WHAT THE TASK REQUIRES:
Rewrite every one of the records below, replacing "Service record entry" with "Maintenance log entry" and leaving all other text unchanged. Omit the pictures from your answer.

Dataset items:
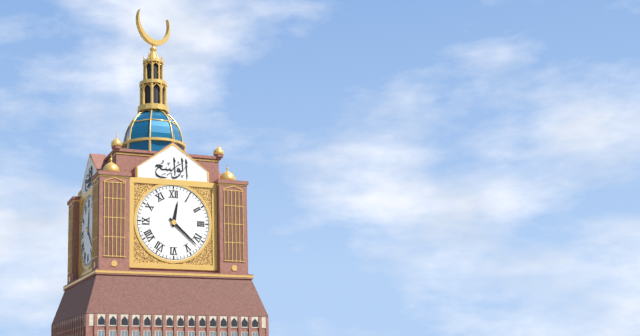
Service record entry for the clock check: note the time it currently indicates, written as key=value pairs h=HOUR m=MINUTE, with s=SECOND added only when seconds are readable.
h=12 m=22
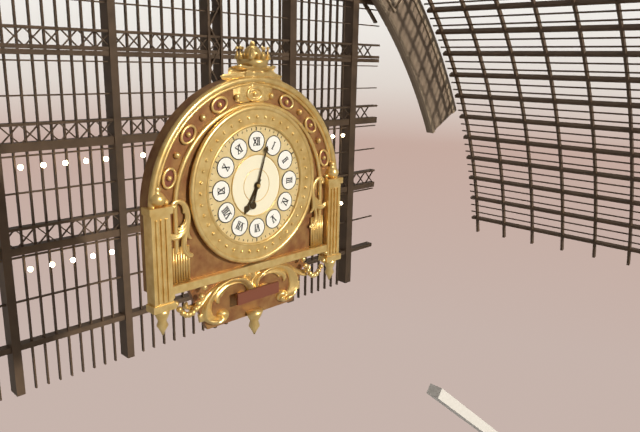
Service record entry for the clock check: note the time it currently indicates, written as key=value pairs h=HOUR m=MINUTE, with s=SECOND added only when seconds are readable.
h=7 m=3
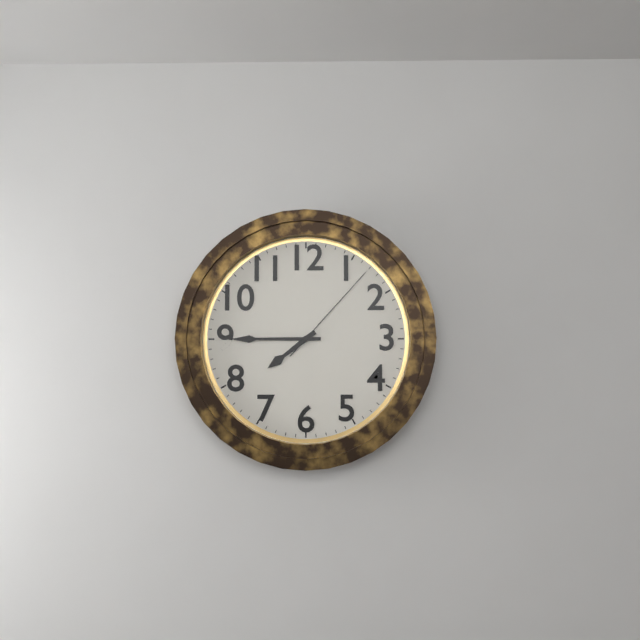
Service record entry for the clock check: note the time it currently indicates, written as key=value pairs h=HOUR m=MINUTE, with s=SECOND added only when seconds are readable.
h=7 m=45 s=7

RESPONSE BELOW:
Maintenance log entry for the clock check: note the time it currently indicates, written as key=value pairs h=HOUR m=MINUTE, with s=SECOND added only when seconds are readable.
h=12 m=22
Maintenance log entry for the clock check: note the time it currently indicates, written as key=value pairs h=HOUR m=MINUTE, with s=SECOND added only when seconds are readable.
h=7 m=3
Maintenance log entry for the clock check: note the time it currently indicates, written as key=value pairs h=HOUR m=MINUTE, with s=SECOND added only when seconds are readable.
h=7 m=45 s=7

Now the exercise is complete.